The controversial concession was signed in March 2016, but has been plagued by controversy since the agreement was signed with Ram Tumuluri, a South Indian-born businessman who signed the deal on behalf of the Singapore-based shareholders.
The privatisation process was led by Projects Malta, which falls under the responsibility of Konrad Mizzi, who replaced Farrugia at the Health Ministry following the 2014 reshuffle.
The investor group behind Vitals Global Healthcare signed a Memorandum of Understanding (MoU) with the government before it won the tender. The MoU was mentioned in a presentation dated February 2015 given to financial institutions by Vitals in Malta, even though the request for proposals to take over the running of three public hospitals was only published in April 2015, and the tender was officially awarded to Vitals the following September.

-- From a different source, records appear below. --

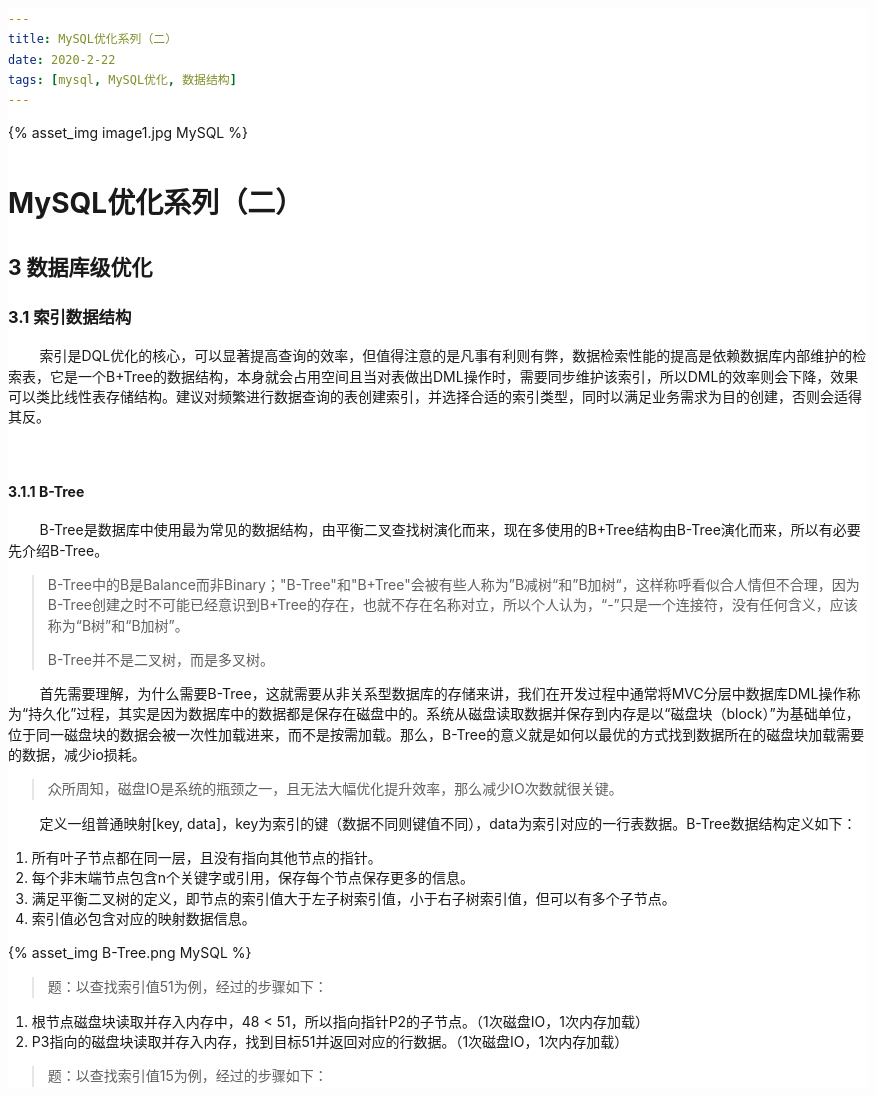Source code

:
 ```yaml
---
title: MySQL优化系列（二）
date: 2020-2-22
tags: [mysql, MySQL优化, 数据结构]
---
```

{% asset_img image1.jpg MySQL %}

# MySQL优化系列（二）


## 3 数据库级优化
### 3.1 索引数据结构

&nbsp;&nbsp;&nbsp;&nbsp;&nbsp;&nbsp;&nbsp;&nbsp;索引是DQL优化的核心，可以显著提高查询的效率，但值得注意的是凡事有利则有弊，数据检索性能的提高是依赖数据库内部维护的检索表，它是一个B+Tree的数据结构，本身就会占用空间且当对表做出DML操作时，需要同步维护该索引，所以DML的效率则会下降，效果可以类比线性表存储结构。建议对频繁进行数据查询的表创建索引，并选择合适的索引类型，同时以满足业务需求为目的创建，否则会适得其反。



<br />

#### 3.1.1 B-Tree

&nbsp;&nbsp;&nbsp;&nbsp;&nbsp;&nbsp;&nbsp;&nbsp;B-Tree是数据库中使用最为常见的数据结构，由平衡二叉查找树演化而来，现在多使用的B+Tree结构由B-Tree演化而来，所以有必要先介绍B-Tree。

> B-Tree中的B是Balance而非Binary；"B-Tree"和"B+Tree"会被有些人称为”B减树“和”B加树“，这样称呼看似合人情但不合理，因为B-Tree创建之时不可能已经意识到B+Tree的存在，也就不存在名称对立，所以个人认为，“-”只是一个连接符，没有任何含义，应该称为“B树”和“B加树”。
>
> B-Tree并不是二叉树，而是多叉树。

&nbsp;&nbsp;&nbsp;&nbsp;&nbsp;&nbsp;&nbsp;&nbsp;首先需要理解，为什么需要B-Tree，这就需要从非关系型数据库的存储来讲，我们在开发过程中通常将MVC分层中数据库DML操作称为“持久化”过程，其实是因为数据库中的数据都是保存在磁盘中的。系统从磁盘读取数据并保存到内存是以“磁盘块（block）”为基础单位，位于同一磁盘块的数据会被一次性加载进来，而不是按需加载。那么，B-Tree的意义就是如何以最优的方式找到数据所在的磁盘块加载需要的数据，减少io损耗。

> 众所周知，磁盘IO是系统的瓶颈之一，且无法大幅优化提升效率，那么减少IO次数就很关键。

&nbsp;&nbsp;&nbsp;&nbsp;&nbsp;&nbsp;&nbsp;&nbsp;定义一组普通映射[key, data]，key为索引的键（数据不同则键值不同），data为索引对应的一行表数据。B-Tree数据结构定义如下：

1. 所有叶子节点都在同一层，且没有指向其他节点的指针。
2. 每个非末端节点包含n个关键字或引用，保存每个节点保存更多的信息。
3. 满足平衡二叉树的定义，即节点的索引值大于左子树索引值，小于右子树索引值，但可以有多个子节点。
4. 索引值必包含对应的映射数据信息。

{% asset_img B-Tree.png MySQL %}

> 题：以查找索引值51为例，经过的步骤如下：

1. 根节点磁盘块读取并存入内存中，48 < 51，所以指向指针P2的子节点。（1次磁盘IO，1次内存加载）
2. P3指向的磁盘块读取并存入内存，找到目标51并返回对应的行数据。（1次磁盘IO，1次内存加载）

> 题：以查找索引值15为例，经过的步骤如下：
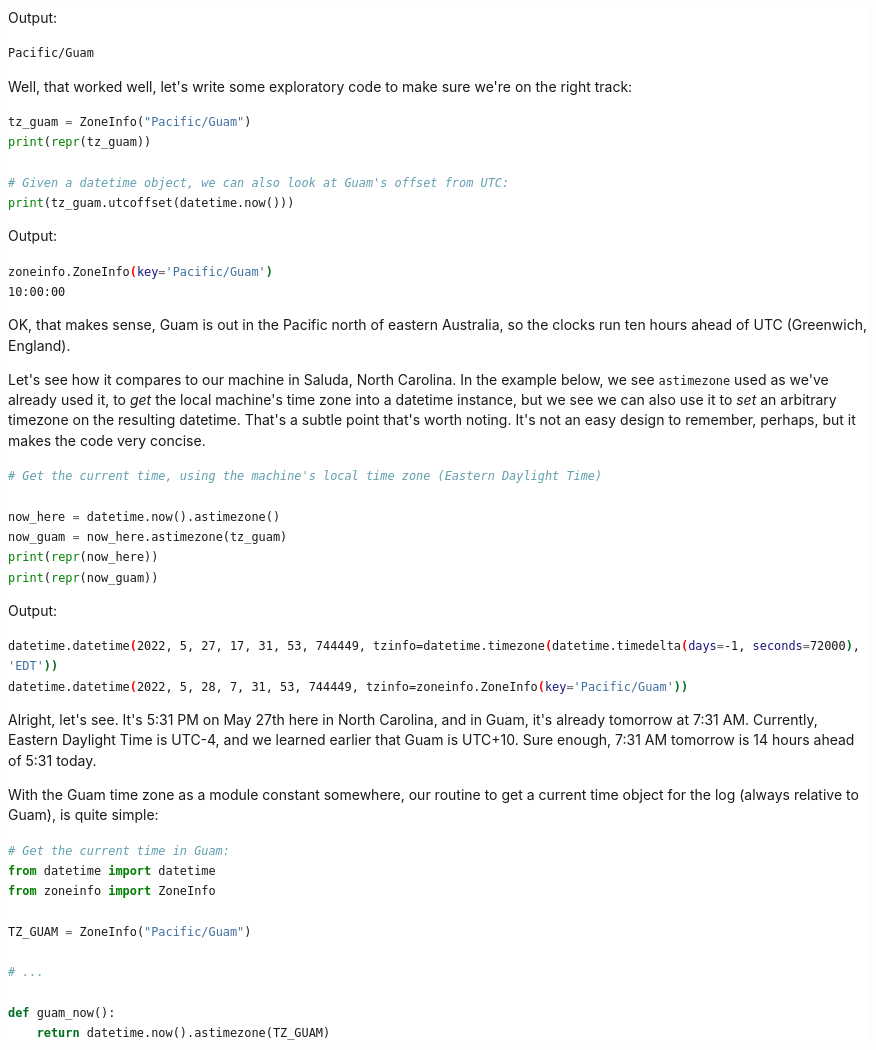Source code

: Output:

```bash
Pacific/Guam
```

Well, that worked well, let's write some exploratory code to make sure we're on the right track:

```python
tz_guam = ZoneInfo("Pacific/Guam")
print(repr(tz_guam))

# Given a datetime object, we can also look at Guam's offset from UTC:
print(tz_guam.utcoffset(datetime.now()))
```

Output:

```bash
zoneinfo.ZoneInfo(key='Pacific/Guam')
10:00:00
```

OK, that makes sense, Guam is out in the Pacific north of eastern Australia, so the clocks run ten hours ahead of UTC (Greenwich, England).

Let's see how it compares to our machine in Saluda, North Carolina. In the example below, we see `astimezone` used as we've already used it, to _get_ the local machine's time zone into a datetime instance, but we see we can also use it to _set_ an arbitrary timezone on the resulting datetime. That's a subtle point that's worth noting. It's not an easy design to remember, perhaps, but it makes the code very concise.

```python
# Get the current time, using the machine's local time zone (Eastern Daylight Time)

now_here = datetime.now().astimezone()
now_guam = now_here.astimezone(tz_guam)
print(repr(now_here))
print(repr(now_guam))
```

Output:

```bash
datetime.datetime(2022, 5, 27, 17, 31, 53, 744449, tzinfo=datetime.timezone(datetime.timedelta(days=-1, seconds=72000), 'EDT'))
datetime.datetime(2022, 5, 28, 7, 31, 53, 744449, tzinfo=zoneinfo.ZoneInfo(key='Pacific/Guam'))
```

Alright, let's see. It's 5:31 PM on May 27th here in North Carolina, and in Guam, it's already tomorrow at 7:31 AM. Currently, Eastern Daylight Time is UTC-4, and we learned earlier that Guam is UTC+10. Sure enough, 7:31 AM tomorrow is 14 hours ahead of 5:31 today.

With the Guam time zone as a module constant somewhere, our routine to get a current time object for the log (always relative to Guam), is quite simple:

```python
# Get the current time in Guam:
from datetime import datetime
from zoneinfo import ZoneInfo

TZ_GUAM = ZoneInfo("Pacific/Guam")

# ...

def guam_now():
    return datetime.now().astimezone(TZ_GUAM)
```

In comments to The Shift News, Farrugia said he is all for a Public-Private health mix, however the concession granted to VGH smacks of bad governance since one single company with no experience in running hospitals was awarded a contract which will see taxpayers fork out some €2.1 billion.
“The deal with Vitals was not the sort of deal needed for a sustainable and accessible healthcare system,” Farrugia told The Shift News.
In December 2017, government announced that it approved the sale of the concession to Steward Healthcare a mere 21 months after VGH secured a 30-year lease to operate Gozo, St Luke’s and Karin Grech hospitals. But a VGH spokesperson said the company was still “in negotiations” on the deal.
Predicting that “in a few years’ time, Steward Healtcare will go on to sell the concession once again,” Farrugia said that government has no trust in Maltese companies, NGOs and health professionals.
Pointing out that government completely overlooked other models, including the involvement of NGOs who had shown interest at offering services in public hospitals, the former Labour whip questioned whether proper due diligence was carried out by Projects Malta which falls under the responsibility of Konrad Mizzi.